A court in Brazil May 1 sentenced a second rancher to 30 years in prison for ordering the murder in 2005 of Sister of Notre Dame de Namur Dorothy Stang, who defended poor peasants and opposed the destruction of the Amazon rain forest.
A jury in the Amazon port city of Belem found Regivaldo Galvao guilty of ordering the murder of 73-year-old Stang, according to a statement on the web page of the Para state judiciary.
Defense lawyers will decide within 5 days whether to appeal, the statement said.
Galvao was the last of five defendants to be tried in the Stang case. Last month Galvao's accomplice, Vitalmiro Moura, also a rancher, was convicted in a retrial to the maximum sentence of 30 years in prison for hiring gunmen to commit the murder.

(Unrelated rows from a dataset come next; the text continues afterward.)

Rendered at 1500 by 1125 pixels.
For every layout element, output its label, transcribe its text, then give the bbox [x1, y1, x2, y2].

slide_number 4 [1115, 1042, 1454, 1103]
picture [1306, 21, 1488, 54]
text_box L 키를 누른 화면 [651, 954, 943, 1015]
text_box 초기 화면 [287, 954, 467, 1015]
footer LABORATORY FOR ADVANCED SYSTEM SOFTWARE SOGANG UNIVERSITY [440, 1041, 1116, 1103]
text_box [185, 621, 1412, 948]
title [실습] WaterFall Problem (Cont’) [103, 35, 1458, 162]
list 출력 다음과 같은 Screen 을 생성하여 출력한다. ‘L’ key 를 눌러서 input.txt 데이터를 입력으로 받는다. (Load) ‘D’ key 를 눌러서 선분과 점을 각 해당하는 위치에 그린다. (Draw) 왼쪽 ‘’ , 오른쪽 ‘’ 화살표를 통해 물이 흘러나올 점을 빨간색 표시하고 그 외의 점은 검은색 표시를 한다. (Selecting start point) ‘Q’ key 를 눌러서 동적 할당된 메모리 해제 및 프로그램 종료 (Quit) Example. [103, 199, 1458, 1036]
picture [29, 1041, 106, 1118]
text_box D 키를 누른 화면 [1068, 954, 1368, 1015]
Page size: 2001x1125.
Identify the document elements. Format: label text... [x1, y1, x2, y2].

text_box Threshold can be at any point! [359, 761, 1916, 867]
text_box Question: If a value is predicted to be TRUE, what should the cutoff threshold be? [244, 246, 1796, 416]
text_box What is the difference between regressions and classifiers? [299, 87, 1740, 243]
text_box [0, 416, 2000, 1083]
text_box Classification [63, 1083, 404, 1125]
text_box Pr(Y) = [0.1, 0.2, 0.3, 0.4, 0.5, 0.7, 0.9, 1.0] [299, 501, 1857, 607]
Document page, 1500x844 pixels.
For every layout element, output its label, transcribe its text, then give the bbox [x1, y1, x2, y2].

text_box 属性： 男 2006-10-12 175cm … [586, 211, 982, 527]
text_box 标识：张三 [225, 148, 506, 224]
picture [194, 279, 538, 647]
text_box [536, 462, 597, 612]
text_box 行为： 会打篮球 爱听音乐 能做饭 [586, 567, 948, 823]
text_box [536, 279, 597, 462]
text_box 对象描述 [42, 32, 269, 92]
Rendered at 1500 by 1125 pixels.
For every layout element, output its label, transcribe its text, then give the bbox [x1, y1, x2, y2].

Stang was shot six times in February 2005 as she held her Bible and was left lying in the mud in the town of Anapu in Para, a frontier state where loggers and ranchers have deforested huge swaths of the world's biggest rain forest.
Stang, an Ohio native, had for more than 20 years helped peasants threatened by loggers and ranchers in Brazil's northern Para state, one of the most devastated by deforestation
Prosecutors said Galvão and Moura offered to pay a gunman $25,000 to kill Stang because she prevented them from stealing a piece of land that the government had granted to a group of poor farmers.
The trials were seen as a litmus test for Brazil’s ability to begin to end the lawlessness that reigns in the Amazon region, an area the size of the United States west of the Mississippi River. The government has little presence in the area, and illegal deforestation and illegal mining are rampant.